José Roberto Torero
Depois do empate entre Santos e
Corinthians pela Libertadores, eu teria que me encontrar com Lorde Jorge, o
balconista do Bar da Preta. Eu, santista. Ele, corintiano. Eu, eliminado. Ele,
finalista.
Atravessei a rua pensando nas gozações que
teria que escutar. Poderia ser algo como "Os Smurfs foram comidos pelos
gaviões?", ou "O Neymar precisa descansar mais um pouco, dá férias
para ele", ou ainda "O Ganso migrou para o Sul? Porque no jogo ele
não apareceu".
Mas Lorde Jorge não precisava falar só do
jogo. Havia outro tanto de vantagens que ele poderia arrotar: "Veja só,
meu amigo, temos a maior torcida do Estado, somos campeões brasileiros, nossa
casa está ficando pronta, ganhamos mais dinheiro do que qualquer outro clube
brasileiro e agora estamos na final da Libertadores. Na arquibancada, no cofre
ou no campo, somos os maiorais".
Pensava nessas frases e no quanto elas são
verdadeiras. Realmente o Corinthians está por cima da carne seca. Pode ser o
início de uma era alvinegra, assim como houve outra, de outro alvinegro, nos
anos 60. Se o clube do Parque São Jorge tiver uma série de executivos
razoavelmente competentes, o Corinthians pode vir a ser uma potência como nunca
foi.
Caso isso aconteça, pobres dos ouvidos dos
outros torcedores. É que os corintianos não gritam apenas pela alegria da
vitória.
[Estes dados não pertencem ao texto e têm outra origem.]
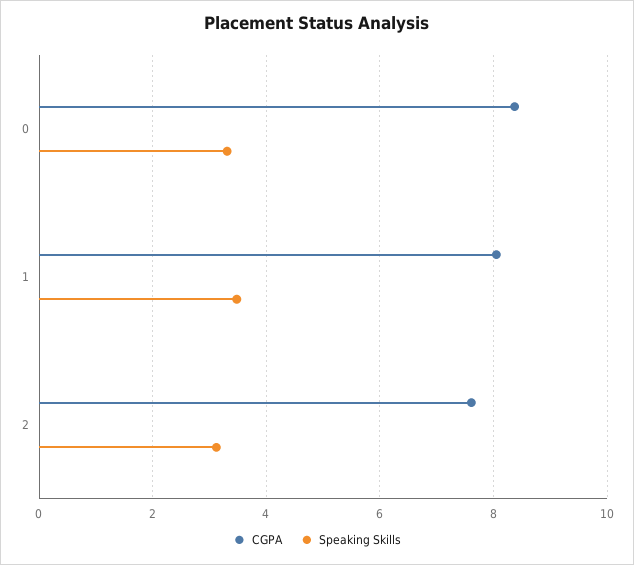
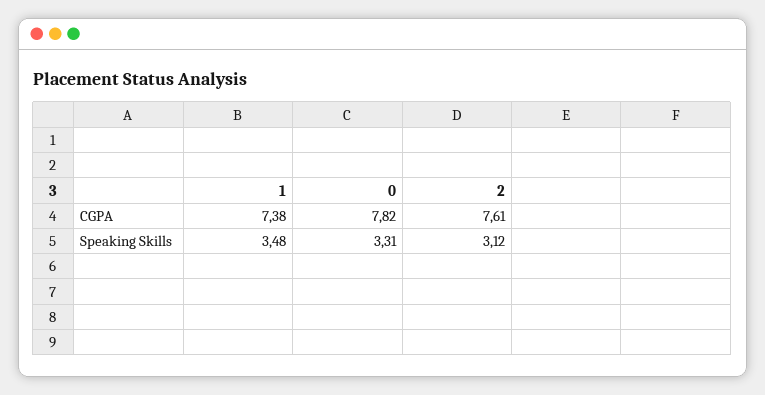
CGPA, 0: 8.4 -> 7.82
CGPA, 1: 8 -> 7.38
Eles gritam pela alegria de gritar pela vitória. Eles não apenas amam
o clube. Eles amam amar o clube. E, pior, trata-se de um amor exibicionista.
Mais ou menos como aquele sujeito que não apenas dá flores à mulher, mas faz
isso de joelhos e cantando um bolero.
Era algo desta natureza que eu esperava de
Lorde Jorge. Um espezinhamento cruel e implacável. Porém, quando entrei no Bar
da Preta, ele não falou uma palavra sobre o jogo. Perguntou o que eu queria,
fez comentários sobre o clima, mas não tocou em assuntos futebolísticos.
A cada vez que ele passava pela minha
frente no balcão, meus ouvidos esperavam a piada dolorosa, o chiste agudo, a
chalaça maldosa. Mas Lorde Jorge mantinha-se impassível, como se nada tivesse
acontecido. Foi então que eu, não aguentando mais a tortura da espera, levantei
a bola:
--E aí, seu time vai ser campeão?
Ele parou, pensou um pouco e respondeu:
--Pode ser, porque passou pelo Santos, que
é bem melhor que o Boca.
Ou seja, ao mesmo tempo em que assumiu
apenas uma certa possibilidade de glória, fez um elogio ao meu time derrotado.
Um lorde esse Jorge.
Publicado na Folha de S.Paulo, em 23/06/2012.